AI, Robotics, and Autonomous Assembly

Building solar power satellites spanning a mile or more in diameter requires assembling hundreds of thousands of modular components in orbit—a task far beyond human extravehicular activity. This is where AI and autonomous robotics become essential. Multi-agent robotic systems are being designed to perform autonomous docking, fault detection, and self-reconfiguration during assembly. AI-powered systems also manage real-time beam alignment to keep microwave power transmission precisely focused on ground-based rectennas, while machine learning algorithms monitor for anomalies and correct errors instantly. Collision avoidance AI enables satellites to autonomously adjust orbits in response to debris threats—critical for protecting assets worth billions. The intersection of SBSP with the generative AI revolution is notable: as AI model training and inference drive exponential growth in energy demand, space-based solar offers a pathway to virtually unlimited clean power for terrestrial data centers and eventually orbital compute infrastructure.
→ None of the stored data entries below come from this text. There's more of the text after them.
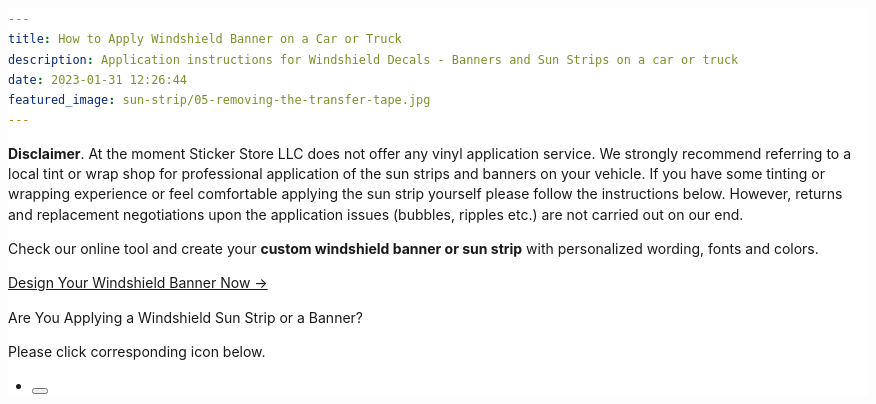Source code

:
 ```yaml
---
title: How to Apply Windshield Banner on a Car or Truck
description: Application instructions for Windshield Decals - Banners and Sun Strips on a car or truck
date: 2023-01-31 12:26:44
featured_image: sun-strip/05-removing-the-transfer-tape.jpg
---
```


<div class="row justify-content-center">
  <aside class="col">
    <p><strong>Disclaimer</strong>. At the moment Sticker Store LLC does not offer any vinyl application service. We strongly recommend referring to a local tint or wrap shop for professional application of the sun strips and banners on your vehicle. If you have some tinting or wrapping experience or feel comfortable applying the sun strip yourself please follow the instructions below. However, returns and replacement negotiations upon the application issues (bubbles, ripples etc.) are not carried out on our end.</p>
  </aside>
</div>


<div class="alert alert-primary px-4 py-3 my-4" role="alert">
  <p class="lead text-center"> Check our online tool and create your <strong>custom windshield banner or sun strip</strong> with personalized wording, fonts and colors.</p>
  <div class="text-center mt-3 mb-2">
    <a href="/custom-windshield-banner-sun-strip" class="btn btn-primary btn-blueberry btn-lg">Design Your Windshield Banner Now →</a>
  </div>
</div>


<p class="h2 text-center">Are You Applying a Windshield Sun Strip or a Banner?</p>
<p class="lead text-center">Please click corresponding icon below.</p>

<div class="row justify-content-center">
  <div class="col-12 col-md-10 col-lg-7">
    <ul class="nav nav-blueberry nav-pills mb-3 justify-content-center mt-3" id="pills-tab" role="tablist">
      <li class="nav-item" role="presentation">
        <button class="btn nav-link active px-4 py-4" id="sun-strip" data-bs-toggle="pill" data-bs-target="#sun-strip-tab" type="button" role="tab" aria-controls="sun-strip-tab" aria-selected="true" >
          <span class="icon-w-100">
Economics and the Path to Commercialization

The economics of SBSP have shifted dramatically with the reduction in launch costs driven by reusable rockets. Orbital arrays using flexible thin-film gallium arsenide (GaAs) cells harvest sunlight far more efficiently than terrestrial panels, and the absence of atmospheric losses means a single orbital station can deliver baseload power around the clock. Researchers at King's College London estimate that space-based solar could provide the majority of Europe's renewable energy by 2050. Companies like Space Solar project commercial deployment beginning around 2030, with initial applications likely serving remote military installations, island nations, and disaster-relief scenarios where terrestrial grid infrastructure is absent or damaged. As costs continue to decline and infrastructure matures, SBSP could become a cornerstone of the global energy transition alongside terrestrial renewables.
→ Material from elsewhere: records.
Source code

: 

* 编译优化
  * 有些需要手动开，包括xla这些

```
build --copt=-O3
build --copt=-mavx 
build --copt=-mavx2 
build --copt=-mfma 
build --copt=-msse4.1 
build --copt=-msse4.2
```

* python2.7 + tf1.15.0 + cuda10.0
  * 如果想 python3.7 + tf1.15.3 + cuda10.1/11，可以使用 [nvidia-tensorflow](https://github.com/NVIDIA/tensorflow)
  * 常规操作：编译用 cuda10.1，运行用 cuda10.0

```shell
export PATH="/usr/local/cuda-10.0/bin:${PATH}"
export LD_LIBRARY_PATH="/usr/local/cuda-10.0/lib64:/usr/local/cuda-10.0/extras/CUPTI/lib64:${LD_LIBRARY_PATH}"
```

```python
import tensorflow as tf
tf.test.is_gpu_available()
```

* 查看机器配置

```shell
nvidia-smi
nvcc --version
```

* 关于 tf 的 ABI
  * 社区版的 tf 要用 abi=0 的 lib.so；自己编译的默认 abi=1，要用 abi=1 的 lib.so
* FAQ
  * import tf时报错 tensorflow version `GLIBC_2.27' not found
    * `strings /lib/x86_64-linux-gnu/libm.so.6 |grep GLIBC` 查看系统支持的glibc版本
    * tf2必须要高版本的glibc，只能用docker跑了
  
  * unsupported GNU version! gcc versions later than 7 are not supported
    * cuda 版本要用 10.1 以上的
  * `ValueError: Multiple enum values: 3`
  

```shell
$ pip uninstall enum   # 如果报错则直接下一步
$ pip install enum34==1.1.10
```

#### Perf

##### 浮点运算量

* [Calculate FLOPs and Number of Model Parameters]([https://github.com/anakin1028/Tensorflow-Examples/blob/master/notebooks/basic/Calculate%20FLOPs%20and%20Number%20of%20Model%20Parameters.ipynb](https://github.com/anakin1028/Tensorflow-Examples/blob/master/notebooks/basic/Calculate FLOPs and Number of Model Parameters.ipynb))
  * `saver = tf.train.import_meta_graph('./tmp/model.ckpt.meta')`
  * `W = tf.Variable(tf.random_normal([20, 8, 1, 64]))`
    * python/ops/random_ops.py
Strategic and Geopolitical Implications

SBSP sits at the intersection of energy security, space dominance, and industrial policy. Nations investing in SBSP gain dual-use capabilities in precision power beaming, large-scale orbital construction, and satellite constellation management. The technology's relevance to defense—providing power to forward-deployed forces without fuel convoys—explains NATO's interest and growing military R&D budgets. For the broader technology economy, including the GPU-intensive workloads powering AI and spatial computing, SBSP represents a potential solution to the looming energy bottleneck that threatens to constrain the scaling of compute. The race to commercialize space-based solar power is as much about geopolitical positioning as it is about clean energy.